Ayrıca, PepsiCo’nun Siete Foods‘u 1 milyar doların üzerinde bir bedelle satın almak için görüşmelerde bulunduğu açıklandı. Bu gelişme, gıda ve içecek sektöründeki büyük oyuncuların stratejik büyüme adımlarının devam ettiğini gösteriyor.
Piyasa Beklentileri ve Yatırımcı Stratejileri
Gelecek günlerde, hem ABD hem de Avrupa piyasalarında kritik gelişmeler yatırımcılar tarafından yakından izlenecek. ABD Fed’in faiz indirim beklentileri, piyasalara pozitif bir hava katarken, Avrupa’da ise enflasyon ve büyüme endişeleri, yatırımcıların temkinli olmasına yol açıyor.
Yatırımcılar için en önemli strateji, risk yönetimi ve portföy çeşitlendirmesi olacaktır. Özellikle ABD’deki olumlu hava, kısa vadeli kazanç fırsatları yaratabilirken, Avrupa’daki belirsizlikler karşısında daha dikkatli olunması gerekiyor. Enerji piyasalarındaki gelişmeler ve Orta Doğu’daki jeopolitik riskler de yakından takip edilmesi gereken diğer önemli konular arasında yer alıyor.
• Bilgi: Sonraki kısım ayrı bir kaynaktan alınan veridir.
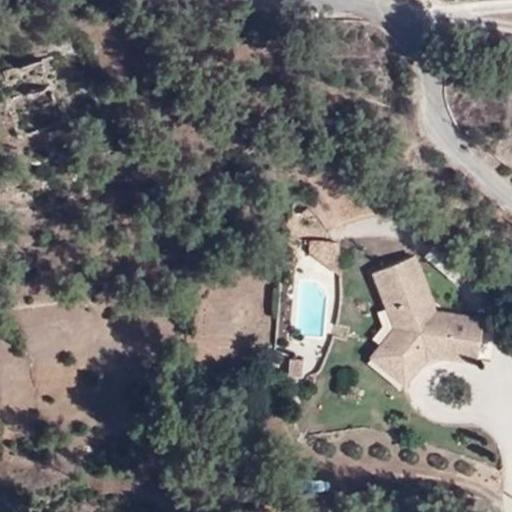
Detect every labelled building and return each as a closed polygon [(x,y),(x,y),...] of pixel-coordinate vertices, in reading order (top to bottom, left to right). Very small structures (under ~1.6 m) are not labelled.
[(314,259),(346,282),(345,250),(340,247),(330,247),(316,246),(314,259)] [(480,362),(488,320),(454,315),(452,329),(429,326),(422,309),(437,303),(419,257),(377,274),(400,329),(386,345),(419,374),(430,361),(426,344),(439,341),(445,358),(480,362)] [(452,329),(454,315),(441,312),(437,303),(422,309),(429,326),(452,329)] [(426,344),(430,361),(434,357),(445,358),(439,341),(426,344)] [(419,374),(386,345),(376,357),(408,386),(419,374)] [(305,361),(290,360),(289,379),(304,380),(305,361)]
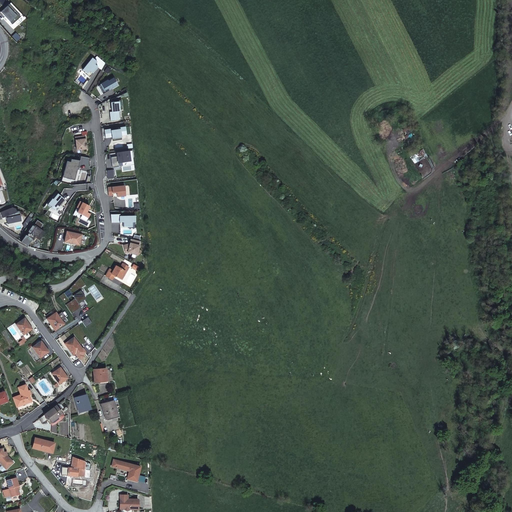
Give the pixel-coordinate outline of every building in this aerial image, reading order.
[(10,2),(8,4),(20,16),(21,15),(10,2)] [(0,11),(0,12),(11,24),(20,16),(8,4),(0,11)] [(89,60),(79,72),(84,75),(86,72),(89,75),(94,69),(91,67),(93,64),(89,60)] [(104,81),(97,86),(101,93),(108,89),(109,90),(114,86),(110,79),(105,82),(104,81)] [(106,113),(108,122),(116,120),(115,112),(117,112),(115,102),(107,103),(109,113),(106,113)] [(108,131),(108,129),(101,130),(103,138),(109,137),(109,139),(119,137),(118,136),(124,135),(122,127),(115,128),(115,129),(108,131)] [(84,136),(77,137),(77,140),(75,140),(76,150),(86,148),(84,136)] [(108,159),(109,170),(116,169),(116,165),(127,164),(127,154),(115,155),(115,159),(108,159)] [(77,167),(79,161),(70,159),(69,162),(69,164),(68,164),(65,174),(64,177),(72,179),(73,176),(75,176),(77,169),(74,169),(75,166),(77,167)] [(123,186),(107,187),(108,195),(112,195),(112,192),(116,192),(117,196),(124,195),(123,186)] [(51,198),(46,204),(54,210),(58,204),(59,205),(64,199),(56,193),(52,199),(51,198)] [(81,214),(87,217),(89,213),(86,211),(89,205),(79,201),(76,207),(79,208),(77,212),(81,214)] [(1,212),(2,217),(6,216),(8,223),(21,220),(19,211),(18,210),(16,211),(15,208),(12,207),(1,212)] [(79,208),(76,207),(73,214),(79,217),(81,214),(77,212),(79,208)] [(119,213),(110,214),(111,222),(123,221),(123,226),(131,226),(131,221),(134,221),(134,215),(119,215),(119,213)] [(81,235),(66,231),(64,242),(79,245),(81,235)] [(140,241),(131,239),(130,244),(129,246),(125,245),(124,245),(126,253),(128,252),(137,255),(138,255),(141,252),(138,249),(140,241)] [(125,271),(126,272),(129,267),(123,264),(120,268),(116,266),(113,271),(110,269),(106,276),(112,280),(114,276),(120,279),(125,271)] [(68,298),(65,293),(60,297),(72,314),(86,305),(83,301),(82,299),(84,298),(80,292),(79,290),(86,285),(81,278),(69,290),(72,295),(73,296),(75,299),(71,302),(69,299),(68,298)] [(61,312),(58,315),(61,320),(62,320),(61,321),(64,324),(68,321),(61,312)] [(62,320),(61,320),(58,315),(56,313),(54,314),(47,319),(51,325),(54,329),(55,331),(65,324),(64,324),(61,321),(62,320)] [(29,325),(25,318),(16,324),(24,335),(32,329),(32,328),(32,329),(29,325),(30,325),(29,325)] [(80,345),(79,345),(74,337),(65,344),(73,355),(82,349),(82,348),(82,349),(79,345),(80,345)] [(41,341),(33,347),(40,358),(49,352),(49,351),(48,352),(46,348),(41,341)] [(65,374),(60,368),(52,374),(59,384),(68,378),(67,378),(65,375),(65,374)] [(94,382),(107,381),(106,369),(93,370),(94,382)] [(30,395),(28,391),(26,386),(18,389),(21,395),(13,398),(17,407),(32,401),(30,395)] [(80,413),(90,409),(86,394),(75,398),(80,413)] [(106,419),(118,415),(113,401),(101,404),(106,419)] [(48,420),(50,423),(62,413),(56,406),(44,415),(39,419),(43,424),(48,420)] [(54,443),(35,438),(33,446),(37,448),(37,449),(52,453),(54,443)] [(0,462),(6,469),(13,462),(6,455),(5,452),(3,452),(2,446),(0,446),(0,462)] [(92,470),(93,465),(68,456),(67,459),(72,460),(71,465),(61,464),(62,470),(68,471),(68,472),(64,471),(64,475),(67,476),(77,476),(84,477),(84,470),(90,470),(92,470)] [(114,460),(112,466),(129,471),(127,479),(137,481),(140,466),(114,460)] [(7,480),(11,497),(20,495),(17,486),(19,486),(16,477),(7,480)] [(120,495),(120,509),(124,509),(127,510),(130,509),(138,509),(138,499),(128,499),(128,495),(120,495)]
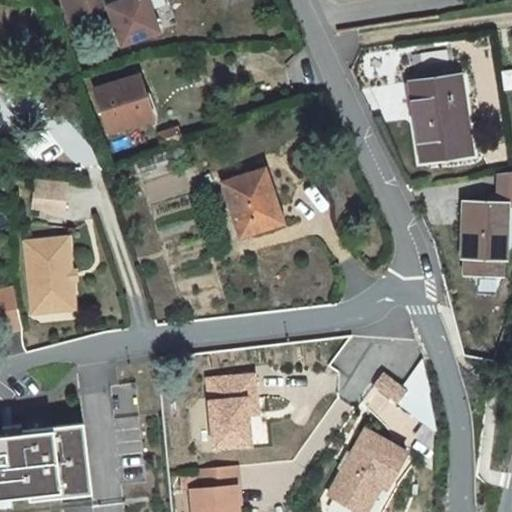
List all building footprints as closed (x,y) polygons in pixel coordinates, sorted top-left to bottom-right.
[(64,0),(72,21),(109,8),(122,45),(158,32),(146,0),(64,0)] [(138,75),(96,90),(104,113),(110,132),(153,118),(146,101),(152,99),(148,86),(143,88),(138,75)] [(460,75),(451,76),(453,95),(463,94),(460,75)] [(451,76),(410,82),(422,161),(471,154),(463,94),(453,95),(451,76)] [(96,90),(83,94),(90,117),(93,116),(104,113),(96,90)] [(104,113),(93,116),(100,136),(110,132),(104,113)] [(178,127),(158,133),(163,146),(182,140),(178,127)] [(158,133),(139,140),(144,152),(163,146),(158,133)] [(185,145),(164,153),(168,163),(189,156),(185,145)] [(223,182),(241,236),(284,222),(278,204),(277,204),(265,169),(223,182)] [(511,196),(511,170),(496,171),(497,197),(511,196)] [(67,182),(36,179),(32,208),(64,211),(67,182)] [(463,256),(465,256),(465,273),(502,274),(503,263),(503,258),(505,258),(506,226),(507,203),(465,202),(463,256)] [(503,258),(503,263),(511,262),(511,230),(511,226),(506,226),(505,258),(503,258)] [(74,295),(68,237),(25,242),(33,312),(61,309),(59,296),(74,295)] [(74,295),(59,296),(61,309),(75,307),(74,295)] [(422,359),(405,382),(414,389),(429,387),(422,359)] [(383,372),(374,384),(398,403),(408,390),(393,379),(383,372)] [(255,374),(208,379),(214,448),(251,444),(248,415),(247,399),(257,398),(255,374)] [(257,398),(247,399),(248,415),(259,413),(257,398)] [(0,502),(95,492),(88,427),(0,436),(0,502)] [(407,452),(365,429),(329,495),(358,511),(379,475),(391,482),(407,452)] [(200,469),(202,489),(236,486),(235,466),(200,469)] [(379,475),(358,511),(360,511),(365,511),(381,484),(388,488),(391,482),(379,475)] [(202,489),(192,490),(193,511),(238,511),(236,486),(202,489)]
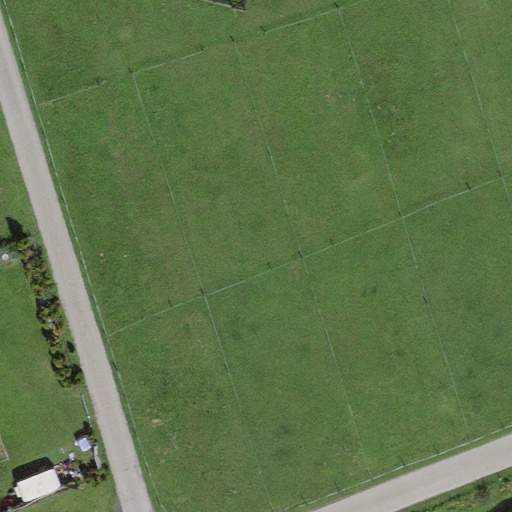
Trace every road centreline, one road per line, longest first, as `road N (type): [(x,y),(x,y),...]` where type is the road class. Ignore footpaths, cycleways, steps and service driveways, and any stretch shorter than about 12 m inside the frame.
road 1 (track): [(139,511),(0,57)]
road 2 (unclassified): [(375,511),(511,458)]
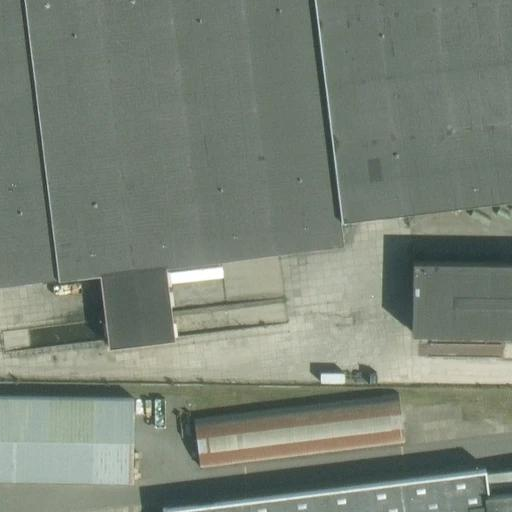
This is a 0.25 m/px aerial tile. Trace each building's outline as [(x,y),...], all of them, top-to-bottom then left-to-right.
[(511,0),(0,0),(0,284),(99,272),(108,345),(175,337),(166,264),(343,243),(340,218),(511,197),(511,0)] [(511,261),(413,261),(412,331),(511,331),(511,261)] [(0,395),(0,478),(132,481),(134,397),(0,395)] [(511,466),(483,470),(486,486),(511,482),(511,466)] [(511,511),(511,487),(487,491),(486,486),(483,470),(482,467),(161,507),(161,511),(511,511)]
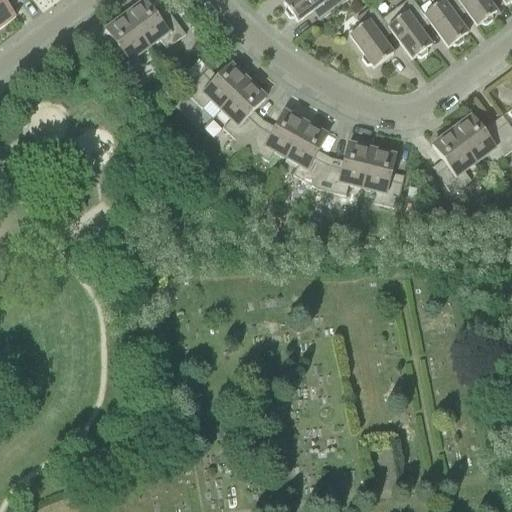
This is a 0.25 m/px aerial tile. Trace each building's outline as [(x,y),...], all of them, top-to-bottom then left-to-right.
[(0,0),(0,30),(14,20),(8,12),(18,5),(14,0),(0,0)] [(289,0),(282,6),(285,11),(283,15),(288,21),(293,21),(296,25),(311,14),(318,10),(325,19),(334,12),(347,3),(345,0),(289,0)] [(435,9),(423,18),(424,20),(429,27),(447,51),(451,48),(455,49),(462,45),(461,40),(466,37),(455,22),(450,15),(460,8),(453,0),(430,0),(429,1),(435,9)] [(453,0),(460,8),(465,15),(476,30),(480,26),(484,28),(491,23),(490,19),(495,15),(484,1),(483,0),(453,0)] [(511,0),(498,0),(504,8),(509,5),(511,6),(511,0)] [(410,1),(381,22),(386,30),(411,63),(415,60),(420,61),(426,57),(425,52),(430,49),(420,34),(415,27),(424,20),(423,18),(410,1)] [(134,7),(122,17),(147,51),(158,43),(165,52),(168,50),(184,38),(169,18),(159,26),(154,19),(143,4),(136,10),(134,7)] [(386,30),(381,22),(371,9),(354,22),(360,30),(348,39),(361,57),(359,61),(364,67),(369,67),(372,72),(392,57),(377,37),(386,30)] [(180,11),(173,17),(178,24),(186,18),(180,11)] [(110,28),(103,34),(114,48),(119,54),(108,62),(115,72),(123,83),(143,68),(136,59),(147,51),(122,17),(109,26),(110,28)] [(193,86),(184,96),(201,112),(209,104),(219,114),(248,83),(237,72),(235,74),(229,68),(216,80),(211,87),(201,78),(193,86)] [(248,83),(219,114),(229,123),(221,131),(242,151),(257,131),(246,121),(252,115),(264,102),(258,96),(260,94),(248,83)] [(257,131),(242,151),(267,165),(272,155),(284,162),(305,125),(291,117),(290,119),(282,115),(274,131),(270,138),(269,140),(257,131)] [(461,123),(449,132),(474,167),(485,158),(492,167),(511,152),(511,134),(506,126),(486,141),(481,134),(470,120),(463,125),(461,123)] [(305,125),(284,162),(297,169),(291,179),(316,192),(326,169),(313,162),(317,155),(325,139),(318,135),(319,132),(305,125)] [(437,144),(430,149),(441,163),(446,170),(435,178),(442,187),(450,198),(469,184),(463,175),(474,167),(449,132),(436,142),(437,144)] [(326,169),(316,192),(344,200),(347,189),(360,192),(371,151),(355,147),(355,149),(346,147),(342,165),(340,173),(326,169)] [(371,151),(360,192),(374,195),(371,206),(394,212),(398,199),(400,188),(388,185),(390,176),(394,159),(386,157),(386,154),(371,151)] [(300,235),(296,245),(304,248),(309,238),(300,235)] [(175,430),(180,452),(197,448),(191,426),(175,430)]
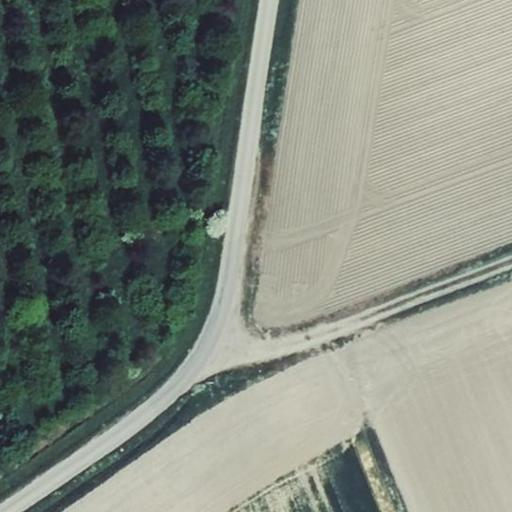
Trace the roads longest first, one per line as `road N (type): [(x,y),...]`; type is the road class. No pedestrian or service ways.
road 1 (unclassified): [(3,511),(148,407),(205,347),(232,261),(269,0)]
road 2 (track): [(205,347),(282,345),(511,257)]
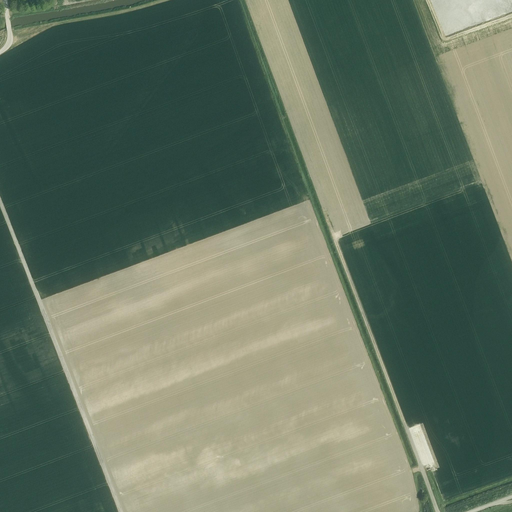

Bilanço sezonunun devam etmesi ve büyük şirketlerin performans raporları, önümüzdeki haftalarda piyasa dinamiklerini önemli ölçüde şekillendirecek. NIKE gibi büyük şirketlerin performansı, hem ABD borsaları hem de küresel piyasalarda yatırımcı davranışlarını etkileyebilir. Aynı zamanda Fed’in faiz kararları da kısa ve orta vadede piyasalara yön verecek en kritik faktörlerden biri olacak.